## [Problem]
Copy the first line of the entries below and every line after it through the line containing "right elbow: (155, 426)". Do not include pictures.

_ _ _ _ _ _ _

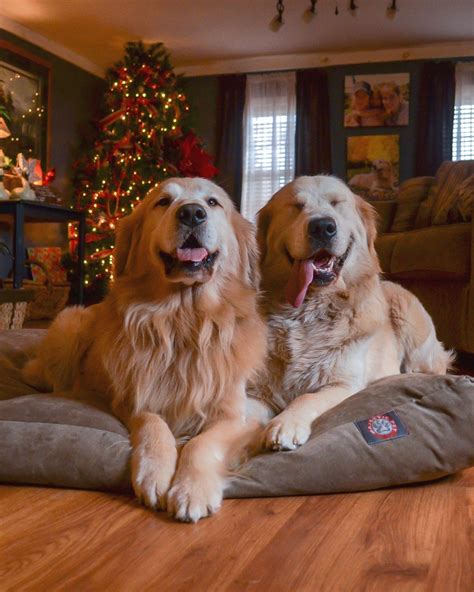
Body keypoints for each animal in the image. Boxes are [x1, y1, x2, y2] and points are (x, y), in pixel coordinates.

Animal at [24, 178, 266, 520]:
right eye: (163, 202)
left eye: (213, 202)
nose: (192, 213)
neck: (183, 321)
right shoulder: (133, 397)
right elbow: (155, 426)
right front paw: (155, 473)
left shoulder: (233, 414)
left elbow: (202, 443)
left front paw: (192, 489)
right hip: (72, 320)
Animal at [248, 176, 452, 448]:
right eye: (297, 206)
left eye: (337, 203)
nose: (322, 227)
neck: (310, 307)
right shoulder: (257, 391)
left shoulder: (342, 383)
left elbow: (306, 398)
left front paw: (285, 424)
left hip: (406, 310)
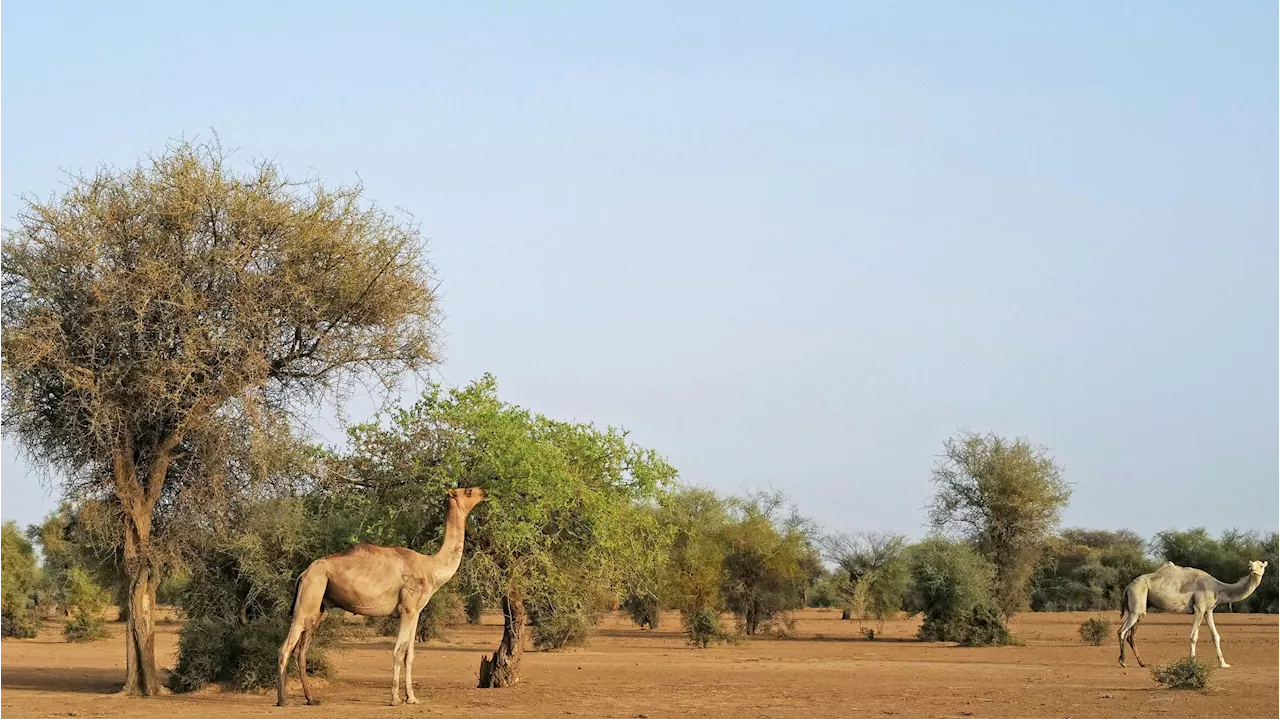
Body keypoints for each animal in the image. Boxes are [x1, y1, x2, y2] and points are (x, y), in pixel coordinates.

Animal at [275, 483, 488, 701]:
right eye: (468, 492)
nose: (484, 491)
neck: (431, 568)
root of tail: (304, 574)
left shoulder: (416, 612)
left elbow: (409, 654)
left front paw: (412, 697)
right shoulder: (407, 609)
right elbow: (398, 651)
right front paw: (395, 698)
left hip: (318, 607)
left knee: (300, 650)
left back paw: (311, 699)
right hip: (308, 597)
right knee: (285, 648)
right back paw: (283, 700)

_ _ _ _ _ _ _

## [Exercise result]
Body keypoints for each animal in the image. Boxes are [x1, y1, x2, y2] and points are (x, y), in pixel coordinates.

Animal at [24, 178, 266, 520]:
right eye: (163, 202)
left eye: (213, 202)
nose: (192, 213)
neck: (183, 321)
right shoulder: (133, 397)
right elbow: (155, 426)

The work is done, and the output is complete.